[Page extract]
------------------------------------------------------------
The authorities are apparently as scared of Guy Fawkes 400 years on as they were all those centuries ago. A planned protest will be guarded as securely as the man himself tonight.

Scotland Yard is set to deploy thousands of extra police officers and impose tough public order restrictions over fears that a Bonfire night protest in London, against austerity and increased state surveillance, will turn violent.

The Million Mask march, planned for Thursday night, is part of a global protest movement organised by the internet activist group Anonymous. Anonymous have recently been in the news again for releasing membership details about people in the Klu Klux Klan.

The Million Mask march has become an annual event, and police fear a repeat of the unrest that occurred at last year’s demonstration. Last year fights broke out between riot police and protesters, many wearing the signature Guy Fawkes masks.

The Metropolitan police believes protesters plan to damage public monuments, attack police officers and try to occupy buildings, although where this belief comes from seems to be hidden. The owners of buildings identified as possible targets have been briefed by the police and will receive extra protection tonight.

Chief Superintendent Pippa Mills said, “Over the last few years this event has seen high levels of antisocial behaviour, crime and disorder.” She cited harassment of commuters in the capital, including on buses, which were being rocked and protesters jumping on car bonnets.

Mills would go on to add, “This year we have strong reason to believe that peaceful protest is the last thing on the minds of many of the people who will come along.”
------------------------------------------------------------
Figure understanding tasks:
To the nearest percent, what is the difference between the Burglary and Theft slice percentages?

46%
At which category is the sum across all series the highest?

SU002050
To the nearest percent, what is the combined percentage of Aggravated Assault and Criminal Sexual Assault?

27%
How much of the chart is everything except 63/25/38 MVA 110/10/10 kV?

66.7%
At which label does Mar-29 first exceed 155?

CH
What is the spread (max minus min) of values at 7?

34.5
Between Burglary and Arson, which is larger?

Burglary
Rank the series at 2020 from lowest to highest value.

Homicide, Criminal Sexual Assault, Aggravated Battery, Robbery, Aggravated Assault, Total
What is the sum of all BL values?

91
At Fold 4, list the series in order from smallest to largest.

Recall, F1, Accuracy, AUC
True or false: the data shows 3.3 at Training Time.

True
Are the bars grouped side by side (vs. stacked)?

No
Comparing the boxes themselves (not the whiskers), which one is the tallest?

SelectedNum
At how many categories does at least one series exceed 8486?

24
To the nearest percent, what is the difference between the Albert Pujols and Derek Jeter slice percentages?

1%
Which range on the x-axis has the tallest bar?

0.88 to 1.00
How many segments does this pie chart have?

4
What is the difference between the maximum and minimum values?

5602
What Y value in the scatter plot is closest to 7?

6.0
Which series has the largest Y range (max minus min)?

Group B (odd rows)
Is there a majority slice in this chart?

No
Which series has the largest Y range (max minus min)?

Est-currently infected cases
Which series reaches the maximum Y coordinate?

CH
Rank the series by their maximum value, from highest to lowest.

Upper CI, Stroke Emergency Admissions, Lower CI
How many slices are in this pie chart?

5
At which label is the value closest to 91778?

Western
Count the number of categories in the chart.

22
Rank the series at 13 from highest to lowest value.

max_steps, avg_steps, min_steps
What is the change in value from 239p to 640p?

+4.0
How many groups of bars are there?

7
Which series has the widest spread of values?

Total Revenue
------------------------------------------------------------
[Work to be completed] According to the article on the Million Mask march, which group organizes the global protest movement the march belongs to? Answer from the text alone.

[Expected answer] The internet activist group Anonymous.